»»

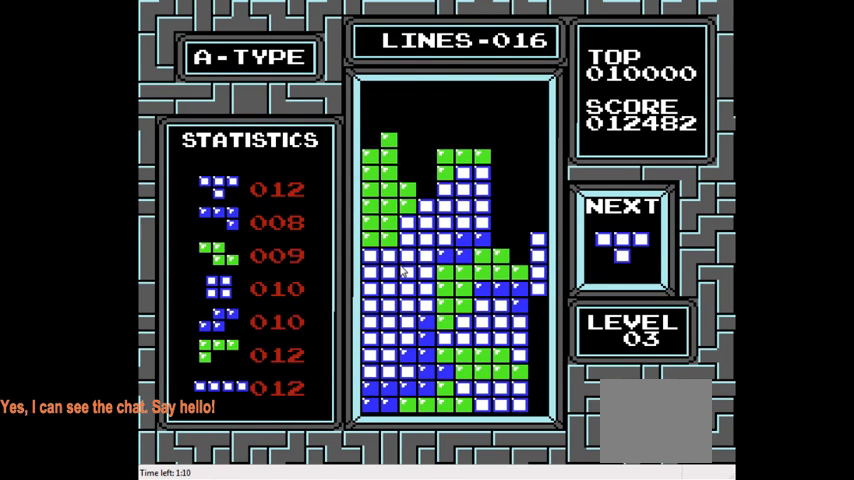
{"buttons": [], "right_stick": "center", "events": [[467, "DPAD_DOWN", "up"]]}
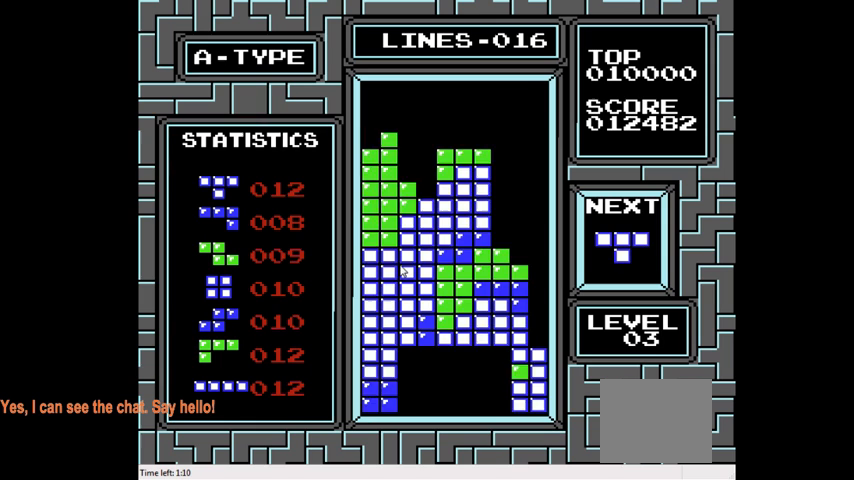
{"buttons": ["CIRCLE"], "right_stick": "center", "events": [[67, "DPAD_RIGHT", "down"], [500, "CIRCLE", "down"], [500, "DPAD_RIGHT", "up"]]}
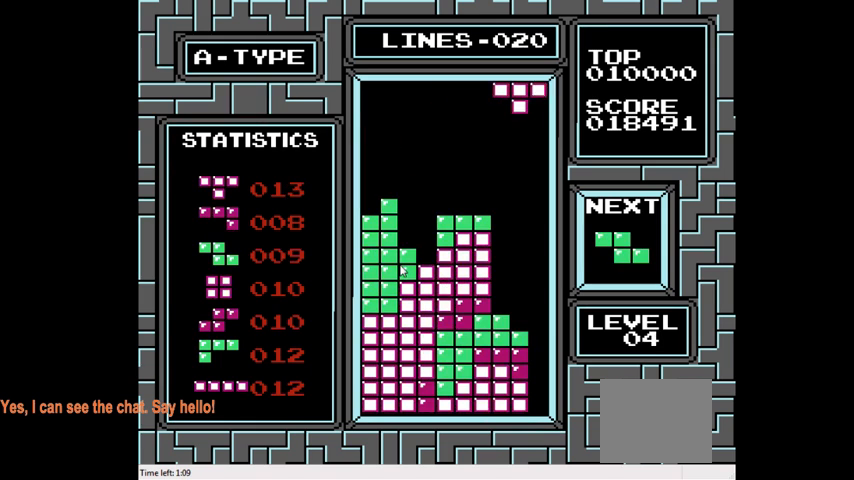
{"buttons": ["DPAD_DOWN"], "right_stick": "center", "events": [[133, "CIRCLE", "up"], [300, "DPAD_DOWN", "down"]]}
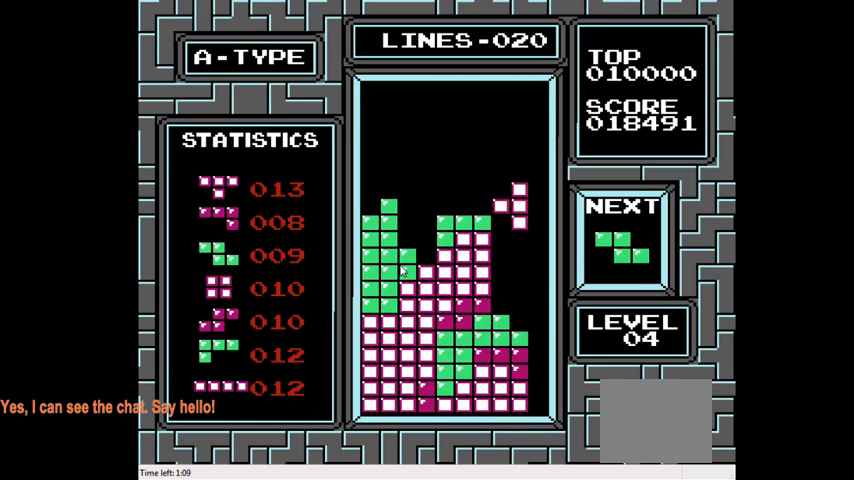
{"buttons": ["DPAD_RIGHT"], "right_stick": "center", "events": [[333, "DPAD_DOWN", "up"], [467, "DPAD_RIGHT", "down"]]}
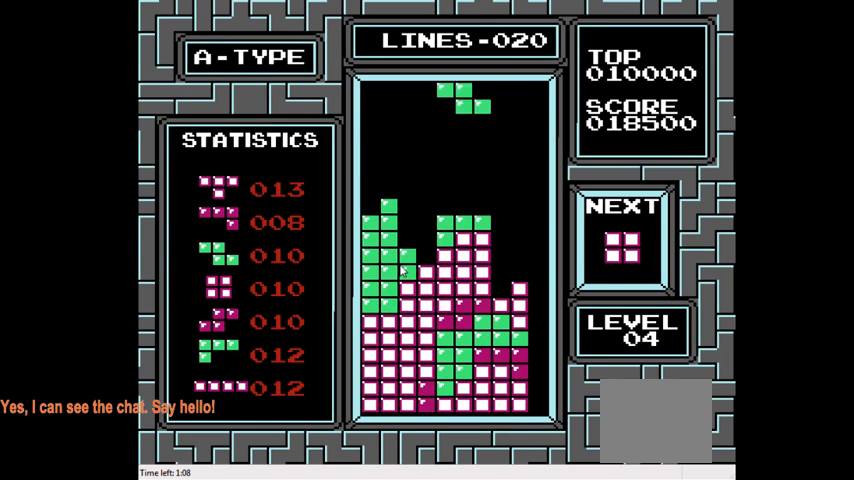
{"buttons": [], "right_stick": "center", "events": [[67, "CIRCLE", "down"], [167, "CIRCLE", "up"], [267, "DPAD_RIGHT", "up"]]}
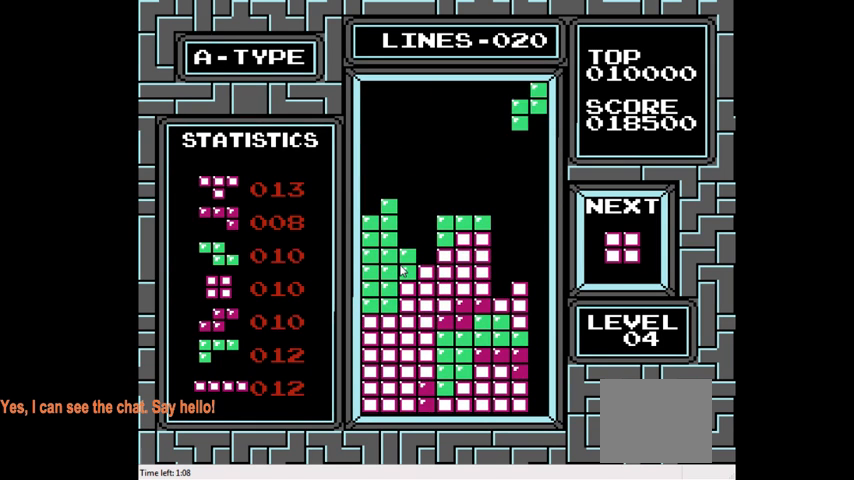
{"buttons": ["DPAD_DOWN"], "right_stick": "center", "events": [[67, "DPAD_LEFT", "down"], [167, "DPAD_LEFT", "up"], [267, "DPAD_DOWN", "down"]]}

««

## WORK INSTRUCTION
What is needed is every entry written out word for word, with no pictures.

## WRITTEN RESPONSE
{"buttons": [], "right_stick": "center", "events": [[467, "DPAD_DOWN", "up"]]}
{"buttons": ["CIRCLE"], "right_stick": "center", "events": [[67, "DPAD_RIGHT", "down"], [500, "CIRCLE", "down"], [500, "DPAD_RIGHT", "up"]]}
{"buttons": ["DPAD_DOWN"], "right_stick": "center", "events": [[133, "CIRCLE", "up"], [300, "DPAD_DOWN", "down"]]}
{"buttons": ["DPAD_RIGHT"], "right_stick": "center", "events": [[333, "DPAD_DOWN", "up"], [467, "DPAD_RIGHT", "down"]]}
{"buttons": [], "right_stick": "center", "events": [[67, "CIRCLE", "down"], [167, "CIRCLE", "up"], [267, "DPAD_RIGHT", "up"]]}
{"buttons": ["DPAD_DOWN"], "right_stick": "center", "events": [[67, "DPAD_LEFT", "down"], [167, "DPAD_LEFT", "up"], [267, "DPAD_DOWN", "down"]]}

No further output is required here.